Being presented with valuing unique properties, particularly ones with an interesting history and improved with buildings possessing good architectural detail, is a formidable task. It is easy to get overwhelmed with the assignment. To alleviate this burden, it is important to break the appraisal challenge into manageable parts. Doing so will lead the real estate practitioner to the right valuation conclusion.
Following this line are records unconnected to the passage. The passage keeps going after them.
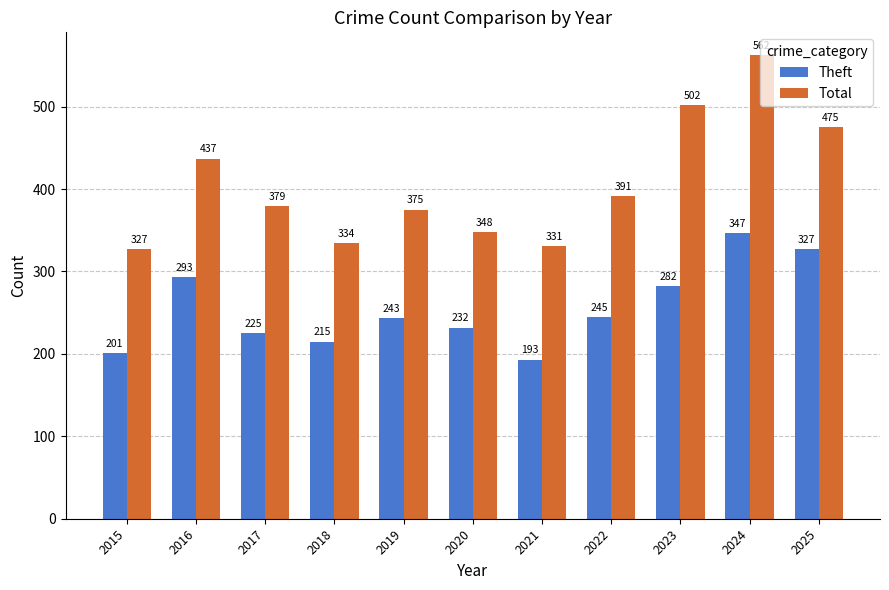

Reading left to right, what are all the values shown in this chart?

Theft: 2015=201	2016=293	2017=225	2018=215	2019=243	2020=232	2021=193	2022=245	2023=282	2024=347	2025=327
Total: 2015=327	2016=437	2017=379	2018=334	2019=375	2020=348	2021=331	2022=391	2023=502	2024=562	2025=475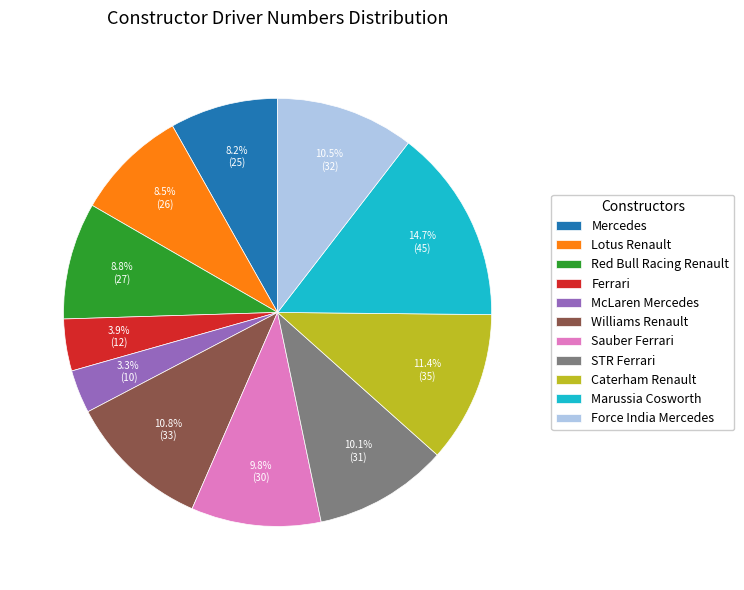

To the nearest percent, what is the difference between the Marussia Cosworth and Force India Mercedes slice percentages?

4%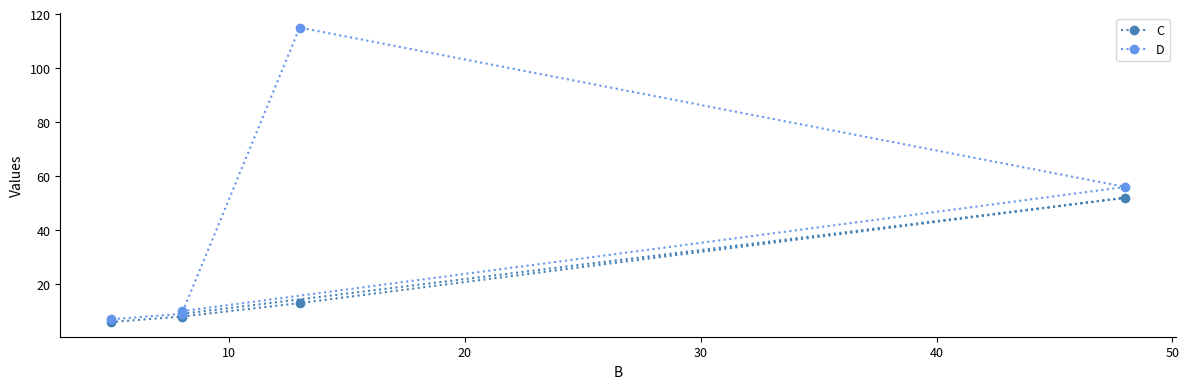

At how many categories does at least one series exceed 42?

2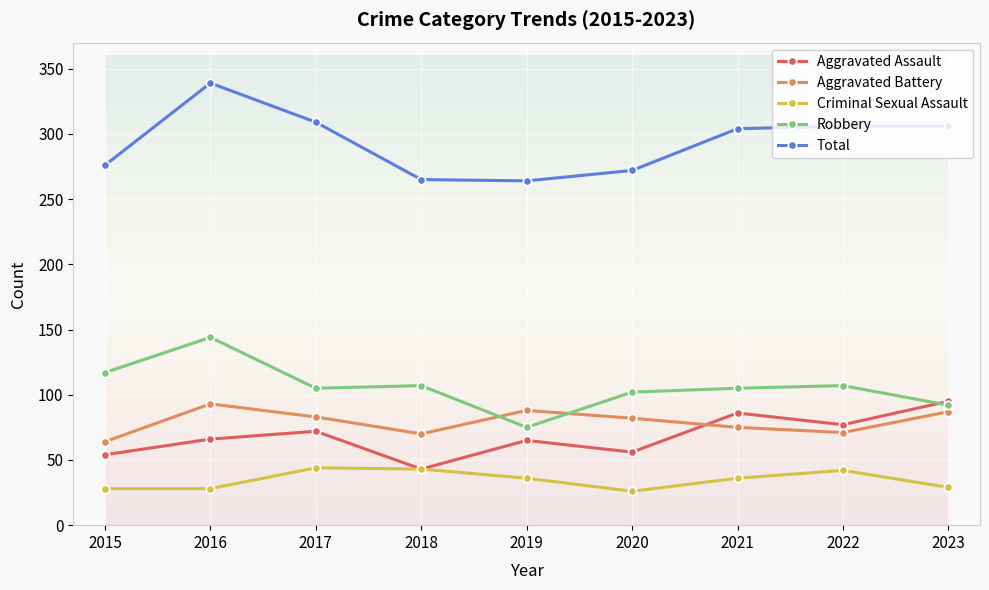

Is it true that Aggravated Battery equals 148 at 2019?

False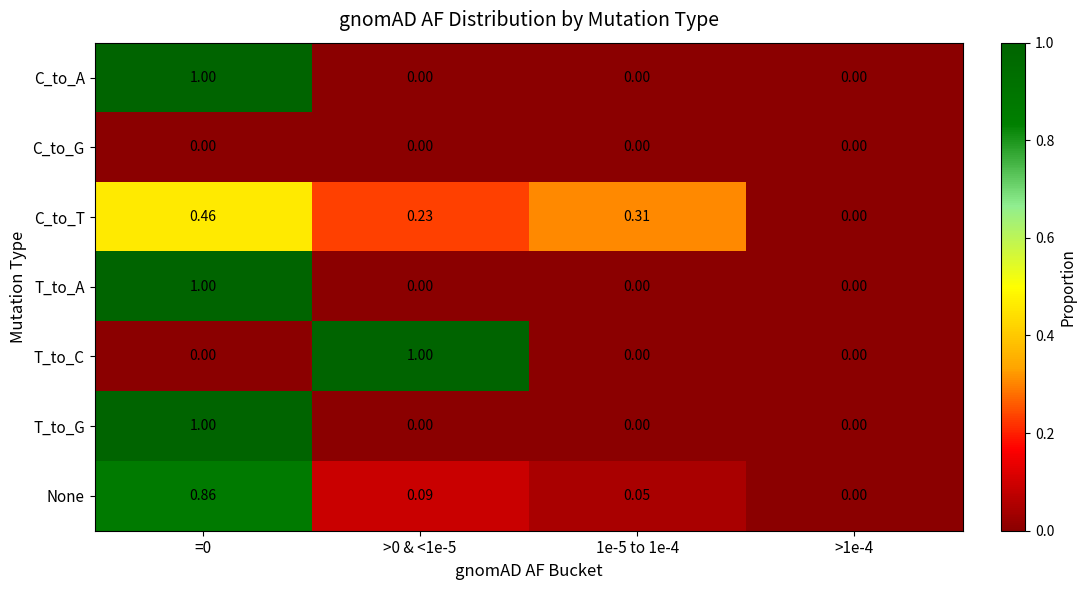

Between >0 & <1e-5 and >1e-4, which series saw the biggest shift?

T_to_C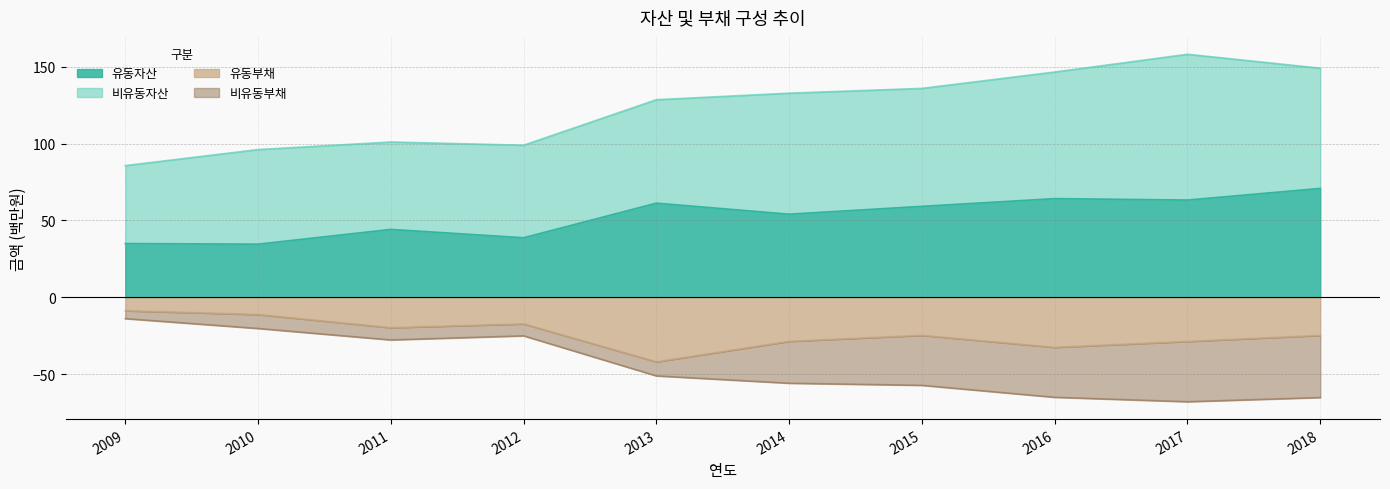

At which label does 유동부채 reach its peak?

2009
Many real estate practitioners do not look beyond the borders of the actual geographical location of the unique property at hand. Location (5%) was not a significant factor in the analysis of our dataset. Therefore, search parameters should include as many similar counties or regions that are located in relatively close proximity. Do not go with the first set of sales that you see. Create a selection of the potential sales and sort them into three categories: very comparable, somewhat comparable, and least comparable.
Finally, isolate the market arrangement of the unique property at hand. This will aid the real estate practitioner in the justification of the end value only after completing ‘good on-the-ground research.’ The use of quality point analysis was a significant tool in testing for the correct predictor variables and to prove one’s adjustments or decisions regarding comparable sales. It does this two ways. First, by observing the COV% (coefficient of variance) around the mean of the adjusted unit of comparison. The lower the number from the ‘going in’ differences of the sales (80%) indicates that the valuer is on the right track. Second, quality point can use the allocated scores of the predictor variables to predict the actual selling price of each sale. This predicted price is compared to the actual price to measure the residuals. In this analysis, the residuals were between 2.0% and 9.16%, with an average of 5.08%. In other words, this valuer was not far offin the selection of predictor variances and their allocated scores.
As a footnote, the owners of the building have hired a management company to run the facility so that they can attend to other real estate matters.